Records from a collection
-------

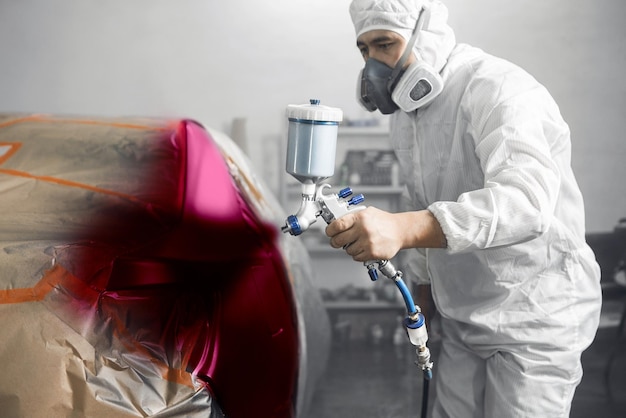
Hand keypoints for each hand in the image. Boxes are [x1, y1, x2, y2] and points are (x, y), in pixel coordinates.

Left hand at [325, 208, 446, 261]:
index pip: (337, 225)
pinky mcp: (372, 253)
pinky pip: (356, 257)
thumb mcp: (367, 212)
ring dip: (349, 248)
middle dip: (335, 242)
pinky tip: (364, 248)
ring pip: (347, 250)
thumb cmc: (384, 221)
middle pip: (338, 240)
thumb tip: (336, 222)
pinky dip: (358, 254)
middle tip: (337, 241)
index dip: (330, 230)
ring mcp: (368, 242)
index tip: (329, 232)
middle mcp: (363, 230)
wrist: (400, 231)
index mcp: (360, 218)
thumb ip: (352, 217)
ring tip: (358, 243)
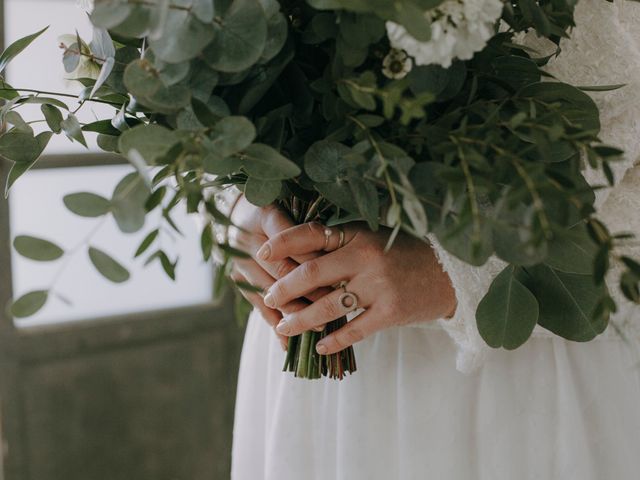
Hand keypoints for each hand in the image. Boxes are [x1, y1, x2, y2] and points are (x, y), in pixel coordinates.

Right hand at [228, 196, 331, 348]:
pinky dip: (273, 324)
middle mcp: (249, 240)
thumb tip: (336, 249)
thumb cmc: (274, 205)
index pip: (294, 241)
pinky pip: (257, 305)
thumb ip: (310, 226)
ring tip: (317, 327)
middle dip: (309, 290)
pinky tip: (286, 342)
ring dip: (294, 311)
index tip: (339, 274)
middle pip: (282, 270)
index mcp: (265, 216)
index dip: (315, 259)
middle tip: (335, 305)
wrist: (234, 212)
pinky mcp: (238, 280)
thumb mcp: (291, 205)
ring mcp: (240, 262)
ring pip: (270, 292)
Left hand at [256, 222, 456, 354]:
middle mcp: (366, 257)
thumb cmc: (405, 253)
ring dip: (301, 319)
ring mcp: (379, 286)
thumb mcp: (375, 238)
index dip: (282, 243)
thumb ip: (342, 244)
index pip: (311, 234)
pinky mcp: (391, 312)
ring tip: (284, 326)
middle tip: (269, 297)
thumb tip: (296, 256)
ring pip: (328, 306)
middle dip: (284, 287)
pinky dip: (333, 340)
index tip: (261, 253)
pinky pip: (354, 330)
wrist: (450, 273)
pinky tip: (319, 347)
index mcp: (359, 233)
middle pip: (312, 273)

-------

The required output is a copy of each line in the records where the string "thumb" occurs.

Task result:
thumb mcp: (367, 212)
thumb cmc: (384, 221)
thumb tip: (336, 222)
thumb ip: (352, 217)
thumb tip: (336, 249)
thumb cmc: (274, 205)
thumb ip: (310, 226)
thumb mcp: (291, 205)
thumb cmc: (405, 253)
thumb mcp: (375, 238)
thumb ip: (342, 244)
thumb tip: (296, 256)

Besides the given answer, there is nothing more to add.